Policymakers, community leaders, change-makers, and others need to understand that strategies to meaningfully close the racial wealth gap must look beyond assumptions that rely on a single asset building strategy and individual behavior change. Reparations, baby bonds, smart decarceration, and small business capitalization and scaling support are a few examples that can happen at the local level.
The concepts that follow can inform strategies implemented at the local, state, and national levels.
First, focus on fixing systems, not people. As noted by William Darity, Darrick Hamilton and colleagues, while individual solutions are “not necessarily undesirable, they are wholly inadequate to bridge the racial chasm in wealth.” Local proposals should instead challenge the way institutions and programs limit wealth for households of color. This could include financial institutions addressing discriminatory lending practices and creating trusts for children, and local governments directing investments to families of those displaced during urban renewal and highway construction.

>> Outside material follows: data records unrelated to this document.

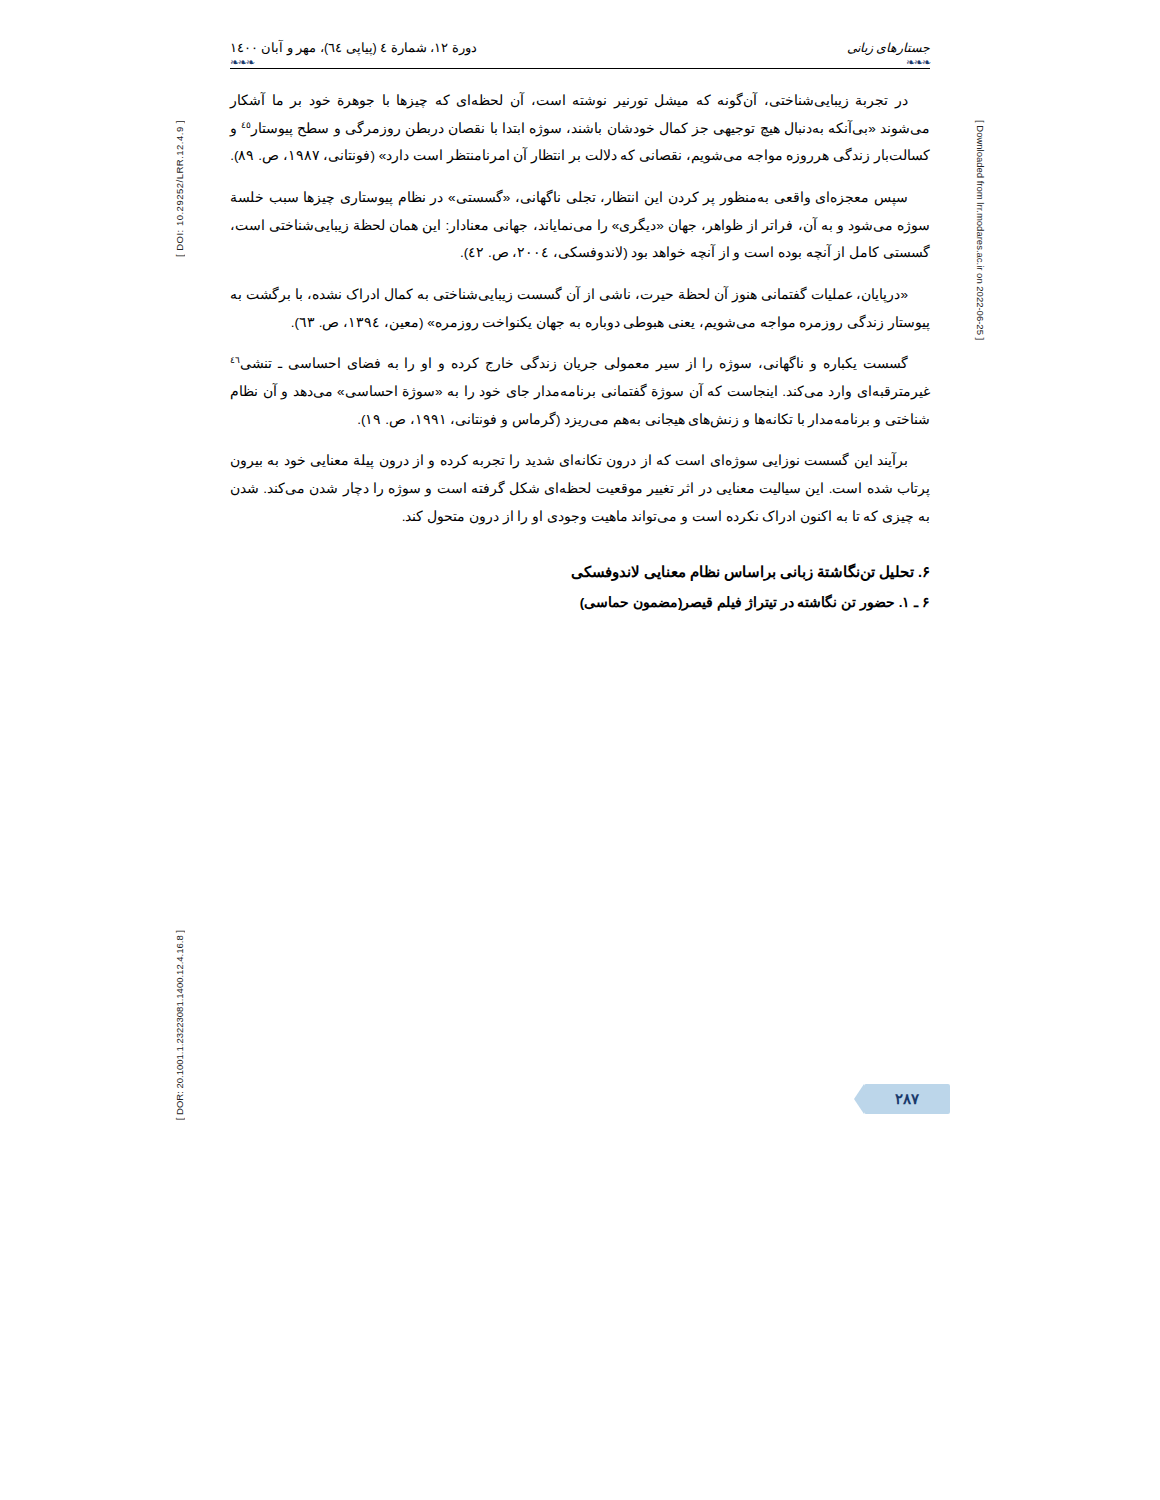[ DOI: 10.29252/LRR.12.4.9 ]
[ DOR: 20.1001.1.23223081.1400.12.4.16.8 ]
[ Downloaded from lrr.modares.ac.ir on 2022-06-25 ]
جستارهای زبانی
دورة ۱۲، شمارة ٤ (پیاپی ٦٤)، مهر و آبان ١٤٠٠
❧❧❧
❧❧❧
در تجربة زیبایی‌شناختی، آن‌گونه که میشل تورنیر نوشته است، آن لحظه‌ای که چیزها با جوهرة خود بر ما آشکار می‌شوند «بی‌آنکه به‌دنبال هیچ توجیهی جز کمال خودشان باشند، سوژه ابتدا با نقصان دربطن روزمرگی و سطح پیوستار٤٥ و کسالت‌بار زندگی هرروزه مواجه می‌شویم، نقصانی که دلالت بر انتظار آن امرنامنتظر است دارد» (فونتانی، ١٩٨٧، ص. ٨٩).
سپس معجزه‌ای واقعی به‌منظور پر کردن این انتظار، تجلی ناگهانی، «گسستی» در نظام پیوستاری چیزها سبب خلسة سوژه می‌شود و به آن، فراتر از ظواهر، جهان «دیگری» را می‌نمایاند، جهانی معنادار: این همان لحظة زیبایی‌شناختی است، گسستی کامل از آنچه بوده است و از آنچه خواهد بود (لاندوفسکی، ٢٠٠٤، ص. ٤٢).
«درپایان، عملیات گفتمانی هنوز آن لحظة حیرت، ناشی از آن گسست زیبایی‌شناختی به کمال ادراک نشده، با برگشت به پیوستار زندگی روزمره مواجه می‌شویم، یعنی هبوطی دوباره به جهان یکنواخت روزمره» (معین، ١٣٩٤، ص. ٦٣).
گسست یکباره و ناگهانی، سوژه را از سیر معمولی جریان زندگی خارج کرده و او را به فضای احساسی ـ تنشی٤٦ غیرمترقبه‌ای وارد می‌کند. اینجاست که آن سوژة گفتمانی برنامه‌مدار جای خود را به «سوژة احساسی» می‌دهد و آن نظام شناختی و برنامه‌مدار با تکانه‌ها و زنش‌های هیجانی به‌هم می‌ریزد (گرماس و فونتانی، ١٩٩١، ص. ١٩).
برآیند این گسست نوزایی سوژه‌ای است که از درون تکانه‌ای شدید را تجربه کرده و از درون پیلة معنایی خود به بیرون پرتاب شده است. این سیالیت معنایی در اثر تغییر موقعیت لحظه‌ای شکل گرفته است و سوژه را دچار شدن می‌کند. شدن به چیزی که تا به اکنون ادراک نکرده است و می‌تواند ماهیت وجودی او را از درون متحول کند.
۶. تحلیل تن‌نگاشتة زبانی براساس نظام معنایی لاندوفسکی
۶ ـ ۱. حضور تن نگاشته در تیتراژ فیلم قیصر(مضمون حماسی)
۲۸۷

Second, use a targeted approach. john a. powell, a guest of the Charlotte Opportunity Task Force in 2015, describes the practice of “targeted universalism” — setting goals that benefit all and then specifically targeting strategies in order to create “structures and systems that advance all the groups to the universal goal.” Another way of thinking about this is to approach solutions with a universal race-consciousness lens. This means that wealth and assets can be achieved irrespective of the race or financial position in which they are born.
For example, a goal of economic prosperity for all Charlotteans will require specific tailored strategies to address the particular systemic barriers faced by different racial and ethnic groups and will ultimately result in economic prosperity not being determined by race and/or financial situations.
Finally, given the complex and cumulative nature of the racial wealth gap, solutions should be combined within and across systems, and in the case of the racial wealth gap, across generations. For example, children’s savings accounts paired with down payment assistance for the parent address multiple dimensions of the wealth gap. As powell notes, it takes a “multiplicity” of strategies to get all groups to universal goals.
Closing the racial wealth gap is not a small undertaking. The COVID-19 pandemic has exposed longstanding inequities from health to safety to economic well being. This moment poses an opportunity to closely examine our systems and rebuild them to work for everyone. History is not destiny, and systems are not permanent. We have an opportunity to address the injuries of history — but only if we choose to do so.